French Polynesia - Overview of economy



Until the 1960s, the French Polynesian economy was largely based on subsistence agriculture (raising enough to survive), but in 1962 France began nuclear testing in the islands. This attracted some 30,000 settlers to work in the Centre d'Expérimentations du Pacifique (CEP), a facility that changed the islands' economy forever. By 2000, only 1 in 8 French Polynesians was involved in agriculture. The rest were wage and salary earners in the territory's extensive service sector and various industries. The territory has the highest GDP per capita ($10,800, 1997 est.) in the South Pacific region.

Such progress can be credited to 2 factors: the strength of French Polynesia's tourist potential and continuing economic support from France. Both of these assets look secure for the immediate future. Tourism continues to climb, and new developments, such as the expansion of cruise ship facilities and the opening of isolated islands, have enhanced the industry's infrastructure and ensured its ongoing growth. French subsidization shows no signs of stopping; the French economy is one of the healthiest and fastest-growing in Europe, and both of its main political parties are committed to continued union.

Nevertheless, French Polynesia's overwhelming dependence on a single overseas patron leaves it highly vulnerable in the long term. France's long-range goal is for a more self-sustaining economy for the territory, and within the islands the independence movement is vocal. In the 1996 elections the Independent Front for the Liberation of Polynesia gained 10 of the Territorial Assembly's 41 seats. If this party should ever win a majority, it is highly likely to push for full independence. How the islands would adapt to such a change is unclear, but for it to achieve complete economic self-sufficiency, radical economic reorganization would be required.
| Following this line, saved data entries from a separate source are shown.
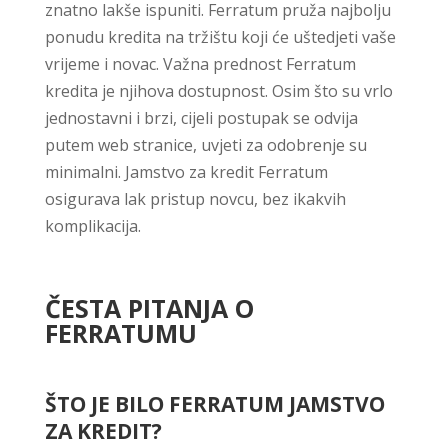
znatno lakše ispuniti. Ferratum pruža najbolju
ponudu kredita na tržištu koji će uštedjeti vaše
vrijeme i novac. Važna prednost Ferratum
kredita je njihova dostupnost. Osim što su vrlo
jednostavni i brzi, cijeli postupak se odvija
putem web stranice, uvjeti za odobrenje su
minimalni. Jamstvo za kredit Ferratum
osigurava lak pristup novcu, bez ikakvih
komplikacija.
ČESTA PITANJA O
FERRATUMU
ŠTO JE BILO FERRATUM JAMSTVO
ZA KREDIT?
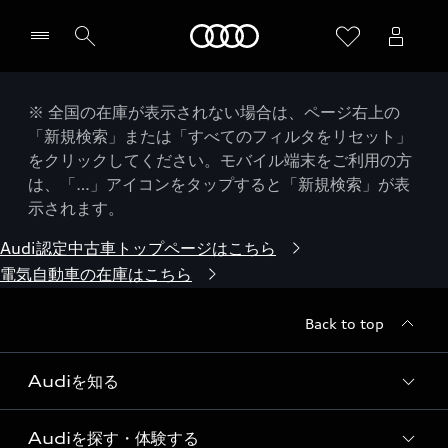
Audi
※ 全国の在庫が表示されない場合は、ページ右上の
「新規検索」または「すべてのフィルタをリセット」
をクリックしてください。モバイル端末をご利用の方
は、「…」アイコンをタップすると「新規検索」が表
示されます。
Audi認定中古車トップページはこちら
電気自動車の在庫はこちら
Back to top
Audiを知る
Audiを探す・体験する
Audi ブランド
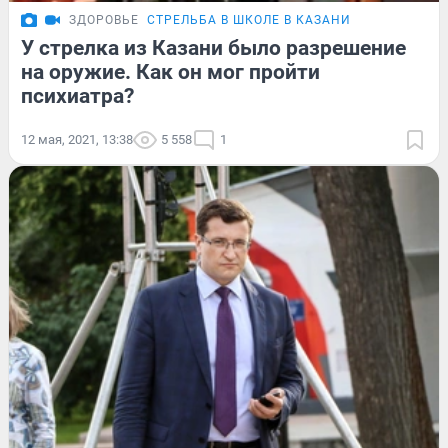
ЗДОРОВЬЕ
СТРЕЛЬБА В ШКОЛЕ В КАЗАНИ
У стрелка из Казани было разрешение
на оружие. Как он мог пройти
психиатра?
12 мая, 2021, 13:38
5 558
1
A narrow economic base also makes the islands vulnerable. While tourism receipts continue to climb, and French Polynesia enjoys well-established "brand recognition" as a vacation destination, tropical storms are a recurring threat, and competition from other international beach resorts is increasingly sharp. Other industries are being developed, such as cultured pearls (already an important export earner) and coconut products (especially palm oil), mother-of-pearl, vanilla, handicrafts, and fish. But these too are niche industries, susceptible to shifting world prices, and may not be strong enough to be the basis of real diversification.